• What you need to do:
Print the passage of the Pinewood constituency text that begins with the words containing "Bahamas parliamentary constituency" and ends with "by 49 votes.".

• Document section:
-------------------------

- Pinewood is 13 on this map of the 2021 election
- District: New Providence
- Electorate: 4,085 (2011) 5,374 (2021)

Current constituency
- Seats: 1
- Party: Progressive Liberal Party
- Member: Myles Laroda

= Pinewood (Bahamas Parliament constituency) =

Bahamas parliamentary constituency

Pinewood is a parliamentary constituency represented in the House of Assembly of the Bahamas. It elects one member of parliament (MP) using the first past the post electoral system. It has been represented by Myles Laroda from the Progressive Liberal Party since 2021.

== History ==
In the 2007 Bahamian general election, Byron Woodside was declared winner in the Pinewood election court recount against Allyson Maynard Gibson by 49 votes.

== Geography ==
The constituency comprises the Pinewood area of Nassau, the capital and largest city of the Bahamas.

-------------------------

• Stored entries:
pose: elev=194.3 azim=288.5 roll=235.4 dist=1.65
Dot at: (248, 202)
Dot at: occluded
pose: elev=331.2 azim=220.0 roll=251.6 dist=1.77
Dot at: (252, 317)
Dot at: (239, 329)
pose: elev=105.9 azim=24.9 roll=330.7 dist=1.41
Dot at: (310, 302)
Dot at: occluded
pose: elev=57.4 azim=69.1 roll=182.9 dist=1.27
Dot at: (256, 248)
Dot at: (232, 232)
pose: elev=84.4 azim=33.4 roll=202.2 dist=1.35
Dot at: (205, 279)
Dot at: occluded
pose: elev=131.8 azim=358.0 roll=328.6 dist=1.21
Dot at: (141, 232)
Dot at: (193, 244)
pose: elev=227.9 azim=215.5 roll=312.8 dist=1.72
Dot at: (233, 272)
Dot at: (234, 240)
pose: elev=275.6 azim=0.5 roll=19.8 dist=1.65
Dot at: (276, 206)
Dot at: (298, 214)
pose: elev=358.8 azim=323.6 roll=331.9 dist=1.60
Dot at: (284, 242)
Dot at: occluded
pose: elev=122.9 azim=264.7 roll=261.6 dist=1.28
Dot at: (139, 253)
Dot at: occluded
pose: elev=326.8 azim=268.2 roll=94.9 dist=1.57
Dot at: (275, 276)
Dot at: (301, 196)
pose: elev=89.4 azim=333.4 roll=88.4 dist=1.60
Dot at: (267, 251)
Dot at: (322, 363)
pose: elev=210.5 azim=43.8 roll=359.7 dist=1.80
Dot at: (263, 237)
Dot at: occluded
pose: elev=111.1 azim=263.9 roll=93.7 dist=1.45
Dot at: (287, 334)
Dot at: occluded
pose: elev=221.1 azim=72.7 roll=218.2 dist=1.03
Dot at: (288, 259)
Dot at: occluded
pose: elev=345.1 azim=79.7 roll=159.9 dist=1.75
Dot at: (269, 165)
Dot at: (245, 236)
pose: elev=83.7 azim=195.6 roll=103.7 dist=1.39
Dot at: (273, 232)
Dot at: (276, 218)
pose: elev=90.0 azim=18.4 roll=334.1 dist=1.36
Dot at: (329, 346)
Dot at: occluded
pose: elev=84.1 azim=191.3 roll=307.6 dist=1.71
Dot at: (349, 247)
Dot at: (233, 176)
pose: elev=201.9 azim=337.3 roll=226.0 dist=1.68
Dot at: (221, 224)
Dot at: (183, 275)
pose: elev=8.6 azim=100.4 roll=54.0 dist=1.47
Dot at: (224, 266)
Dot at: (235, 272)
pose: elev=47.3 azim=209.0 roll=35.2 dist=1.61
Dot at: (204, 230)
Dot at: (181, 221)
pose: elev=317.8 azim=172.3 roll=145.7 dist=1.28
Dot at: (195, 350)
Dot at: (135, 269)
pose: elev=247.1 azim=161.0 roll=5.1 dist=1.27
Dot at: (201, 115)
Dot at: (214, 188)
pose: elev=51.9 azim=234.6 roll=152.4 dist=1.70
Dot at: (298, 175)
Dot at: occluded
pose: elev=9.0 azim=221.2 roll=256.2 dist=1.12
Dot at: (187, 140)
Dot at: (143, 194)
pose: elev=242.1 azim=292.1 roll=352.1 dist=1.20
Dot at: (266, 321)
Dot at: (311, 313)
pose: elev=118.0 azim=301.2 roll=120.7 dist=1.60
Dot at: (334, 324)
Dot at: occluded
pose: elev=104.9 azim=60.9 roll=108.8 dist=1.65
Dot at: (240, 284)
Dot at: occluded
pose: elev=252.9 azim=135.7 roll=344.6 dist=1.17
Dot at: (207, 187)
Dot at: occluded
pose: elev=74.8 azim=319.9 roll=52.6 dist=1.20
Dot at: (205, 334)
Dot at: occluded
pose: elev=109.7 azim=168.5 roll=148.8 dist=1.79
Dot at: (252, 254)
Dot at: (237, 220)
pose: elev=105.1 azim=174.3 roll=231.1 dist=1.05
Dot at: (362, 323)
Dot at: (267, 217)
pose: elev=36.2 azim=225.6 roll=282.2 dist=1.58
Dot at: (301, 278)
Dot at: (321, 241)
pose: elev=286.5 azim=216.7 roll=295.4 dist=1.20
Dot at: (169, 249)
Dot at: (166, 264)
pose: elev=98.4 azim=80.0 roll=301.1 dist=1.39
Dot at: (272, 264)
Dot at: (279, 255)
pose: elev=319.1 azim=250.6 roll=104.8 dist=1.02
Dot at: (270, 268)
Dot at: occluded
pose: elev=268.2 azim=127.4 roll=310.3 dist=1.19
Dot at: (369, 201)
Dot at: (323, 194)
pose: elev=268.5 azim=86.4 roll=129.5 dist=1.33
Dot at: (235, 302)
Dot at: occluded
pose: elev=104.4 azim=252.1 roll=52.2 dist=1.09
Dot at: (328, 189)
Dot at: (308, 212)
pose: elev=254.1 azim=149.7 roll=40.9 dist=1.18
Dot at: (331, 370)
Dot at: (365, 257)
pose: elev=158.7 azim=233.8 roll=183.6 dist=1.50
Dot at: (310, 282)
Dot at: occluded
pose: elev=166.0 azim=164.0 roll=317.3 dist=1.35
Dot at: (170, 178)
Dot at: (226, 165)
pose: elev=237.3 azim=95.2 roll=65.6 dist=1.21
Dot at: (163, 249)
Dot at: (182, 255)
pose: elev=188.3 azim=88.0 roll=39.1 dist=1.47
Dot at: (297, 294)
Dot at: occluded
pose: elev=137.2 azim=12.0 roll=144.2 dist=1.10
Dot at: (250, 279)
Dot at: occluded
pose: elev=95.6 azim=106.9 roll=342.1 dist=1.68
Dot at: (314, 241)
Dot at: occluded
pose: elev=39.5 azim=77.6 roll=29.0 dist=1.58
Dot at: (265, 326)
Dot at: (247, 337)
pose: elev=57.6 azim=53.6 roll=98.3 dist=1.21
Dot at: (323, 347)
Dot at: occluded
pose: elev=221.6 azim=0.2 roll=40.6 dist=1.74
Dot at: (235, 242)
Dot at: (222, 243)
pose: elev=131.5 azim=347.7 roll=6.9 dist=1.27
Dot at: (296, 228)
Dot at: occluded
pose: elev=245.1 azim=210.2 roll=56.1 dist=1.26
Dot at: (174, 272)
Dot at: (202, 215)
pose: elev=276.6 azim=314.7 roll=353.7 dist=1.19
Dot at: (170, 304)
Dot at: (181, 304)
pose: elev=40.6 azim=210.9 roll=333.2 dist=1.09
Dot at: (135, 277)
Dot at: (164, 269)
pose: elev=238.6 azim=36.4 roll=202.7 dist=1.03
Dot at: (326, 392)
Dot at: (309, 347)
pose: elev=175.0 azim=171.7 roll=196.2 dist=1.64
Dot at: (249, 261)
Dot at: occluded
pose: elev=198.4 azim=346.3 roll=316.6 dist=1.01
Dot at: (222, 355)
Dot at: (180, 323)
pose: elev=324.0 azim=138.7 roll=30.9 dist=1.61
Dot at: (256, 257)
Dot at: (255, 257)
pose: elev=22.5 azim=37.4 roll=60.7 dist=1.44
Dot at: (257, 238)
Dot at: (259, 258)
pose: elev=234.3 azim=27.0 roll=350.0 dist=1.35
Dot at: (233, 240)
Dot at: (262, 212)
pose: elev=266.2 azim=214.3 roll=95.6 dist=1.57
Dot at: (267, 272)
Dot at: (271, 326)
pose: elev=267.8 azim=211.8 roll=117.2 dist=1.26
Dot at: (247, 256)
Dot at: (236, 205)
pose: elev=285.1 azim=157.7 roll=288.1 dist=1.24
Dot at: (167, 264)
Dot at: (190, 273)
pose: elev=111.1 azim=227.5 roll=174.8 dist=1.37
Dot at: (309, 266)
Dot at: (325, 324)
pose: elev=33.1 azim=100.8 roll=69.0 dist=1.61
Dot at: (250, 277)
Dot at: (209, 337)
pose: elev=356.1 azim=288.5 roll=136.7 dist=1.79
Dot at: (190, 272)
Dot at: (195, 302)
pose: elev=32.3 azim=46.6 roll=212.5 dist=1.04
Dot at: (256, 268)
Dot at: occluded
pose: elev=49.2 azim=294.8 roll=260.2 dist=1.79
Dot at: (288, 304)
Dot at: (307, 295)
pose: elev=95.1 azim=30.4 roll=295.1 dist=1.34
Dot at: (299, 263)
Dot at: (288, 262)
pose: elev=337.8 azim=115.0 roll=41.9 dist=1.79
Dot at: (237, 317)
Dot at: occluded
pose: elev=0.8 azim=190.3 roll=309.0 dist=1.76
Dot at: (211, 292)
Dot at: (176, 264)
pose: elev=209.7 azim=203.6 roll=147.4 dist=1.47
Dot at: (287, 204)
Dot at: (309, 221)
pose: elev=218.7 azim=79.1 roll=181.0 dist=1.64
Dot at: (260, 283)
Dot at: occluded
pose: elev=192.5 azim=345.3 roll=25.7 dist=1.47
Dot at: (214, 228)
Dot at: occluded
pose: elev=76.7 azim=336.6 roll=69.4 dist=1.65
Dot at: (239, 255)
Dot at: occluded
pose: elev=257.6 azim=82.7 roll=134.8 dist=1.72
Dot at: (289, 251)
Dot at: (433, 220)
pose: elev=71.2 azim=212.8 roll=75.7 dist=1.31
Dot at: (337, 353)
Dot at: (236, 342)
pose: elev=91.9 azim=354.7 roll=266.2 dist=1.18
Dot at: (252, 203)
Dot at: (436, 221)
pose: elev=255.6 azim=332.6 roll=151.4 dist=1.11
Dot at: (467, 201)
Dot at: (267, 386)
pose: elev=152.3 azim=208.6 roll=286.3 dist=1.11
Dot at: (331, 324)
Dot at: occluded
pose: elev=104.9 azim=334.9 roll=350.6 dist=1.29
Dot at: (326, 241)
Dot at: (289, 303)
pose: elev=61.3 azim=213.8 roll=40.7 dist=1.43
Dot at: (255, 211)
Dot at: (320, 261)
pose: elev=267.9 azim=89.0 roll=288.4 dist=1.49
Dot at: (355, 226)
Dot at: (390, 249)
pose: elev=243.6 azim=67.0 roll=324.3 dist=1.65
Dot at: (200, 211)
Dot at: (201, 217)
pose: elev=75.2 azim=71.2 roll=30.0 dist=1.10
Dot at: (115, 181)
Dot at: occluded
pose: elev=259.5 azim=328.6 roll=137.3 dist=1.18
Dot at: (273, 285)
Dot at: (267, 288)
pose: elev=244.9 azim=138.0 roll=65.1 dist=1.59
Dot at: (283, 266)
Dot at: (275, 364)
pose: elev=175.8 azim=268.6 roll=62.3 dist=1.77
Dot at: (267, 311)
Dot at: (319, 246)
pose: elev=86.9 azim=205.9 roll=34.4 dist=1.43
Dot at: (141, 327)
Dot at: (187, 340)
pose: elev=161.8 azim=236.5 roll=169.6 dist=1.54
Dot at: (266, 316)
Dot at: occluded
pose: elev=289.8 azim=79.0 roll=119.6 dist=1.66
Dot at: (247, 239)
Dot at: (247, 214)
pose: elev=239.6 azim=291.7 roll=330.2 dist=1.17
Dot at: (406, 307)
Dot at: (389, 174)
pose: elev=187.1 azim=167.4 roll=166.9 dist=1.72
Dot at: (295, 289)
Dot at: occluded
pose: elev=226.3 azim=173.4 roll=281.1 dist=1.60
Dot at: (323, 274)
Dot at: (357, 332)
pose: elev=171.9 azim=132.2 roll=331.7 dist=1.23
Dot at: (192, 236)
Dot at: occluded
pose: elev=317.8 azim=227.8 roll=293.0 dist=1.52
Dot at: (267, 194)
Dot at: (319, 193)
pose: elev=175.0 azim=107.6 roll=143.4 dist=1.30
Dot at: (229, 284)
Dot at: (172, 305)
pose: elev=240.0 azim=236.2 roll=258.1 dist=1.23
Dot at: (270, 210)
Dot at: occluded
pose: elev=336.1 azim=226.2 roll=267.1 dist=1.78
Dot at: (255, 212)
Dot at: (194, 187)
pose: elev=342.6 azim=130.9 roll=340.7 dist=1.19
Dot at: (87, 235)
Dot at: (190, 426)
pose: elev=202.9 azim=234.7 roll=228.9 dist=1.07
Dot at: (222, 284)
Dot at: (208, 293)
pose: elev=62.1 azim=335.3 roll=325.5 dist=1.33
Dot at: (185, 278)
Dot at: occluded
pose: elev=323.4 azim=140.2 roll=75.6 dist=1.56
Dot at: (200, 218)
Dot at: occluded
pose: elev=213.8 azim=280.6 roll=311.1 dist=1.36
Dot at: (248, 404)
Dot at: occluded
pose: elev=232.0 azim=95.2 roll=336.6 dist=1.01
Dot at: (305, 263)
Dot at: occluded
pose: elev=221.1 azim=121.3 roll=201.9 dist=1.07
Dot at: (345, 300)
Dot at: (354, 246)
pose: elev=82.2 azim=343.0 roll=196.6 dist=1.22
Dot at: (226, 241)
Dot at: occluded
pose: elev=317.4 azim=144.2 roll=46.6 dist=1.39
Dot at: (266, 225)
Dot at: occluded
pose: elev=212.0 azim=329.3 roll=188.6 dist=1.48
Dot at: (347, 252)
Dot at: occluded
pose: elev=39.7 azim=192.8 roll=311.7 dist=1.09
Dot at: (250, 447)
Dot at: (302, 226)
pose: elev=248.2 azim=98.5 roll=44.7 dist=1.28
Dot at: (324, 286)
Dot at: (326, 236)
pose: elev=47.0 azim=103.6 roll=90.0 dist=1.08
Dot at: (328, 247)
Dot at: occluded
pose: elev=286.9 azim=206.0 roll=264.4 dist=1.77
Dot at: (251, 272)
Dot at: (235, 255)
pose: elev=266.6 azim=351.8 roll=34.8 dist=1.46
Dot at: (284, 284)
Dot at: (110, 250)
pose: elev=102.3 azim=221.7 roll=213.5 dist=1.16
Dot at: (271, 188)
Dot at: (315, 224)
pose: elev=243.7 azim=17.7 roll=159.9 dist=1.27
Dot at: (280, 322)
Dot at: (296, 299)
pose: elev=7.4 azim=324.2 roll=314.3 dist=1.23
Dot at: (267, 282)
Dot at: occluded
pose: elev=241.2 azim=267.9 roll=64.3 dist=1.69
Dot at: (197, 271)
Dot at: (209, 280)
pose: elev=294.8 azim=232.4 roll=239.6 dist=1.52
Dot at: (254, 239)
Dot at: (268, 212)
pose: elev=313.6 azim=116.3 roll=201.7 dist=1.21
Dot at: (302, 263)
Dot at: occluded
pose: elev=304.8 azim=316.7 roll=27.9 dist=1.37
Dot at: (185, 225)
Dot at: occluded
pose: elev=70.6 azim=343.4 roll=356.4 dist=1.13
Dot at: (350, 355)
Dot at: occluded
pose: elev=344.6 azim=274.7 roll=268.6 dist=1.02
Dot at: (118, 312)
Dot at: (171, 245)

-------------------------

• Expected answer:
Bahamas parliamentary constituency

Pinewood is a parliamentary constituency represented in the House of Assembly of the Bahamas. It elects one member of parliament (MP) using the first past the post electoral system. It has been represented by Myles Laroda from the Progressive Liberal Party since 2021.

== History ==
In the 2007 Bahamian general election, Byron Woodside was declared winner in the Pinewood election court recount against Allyson Maynard Gibson by 49 votes.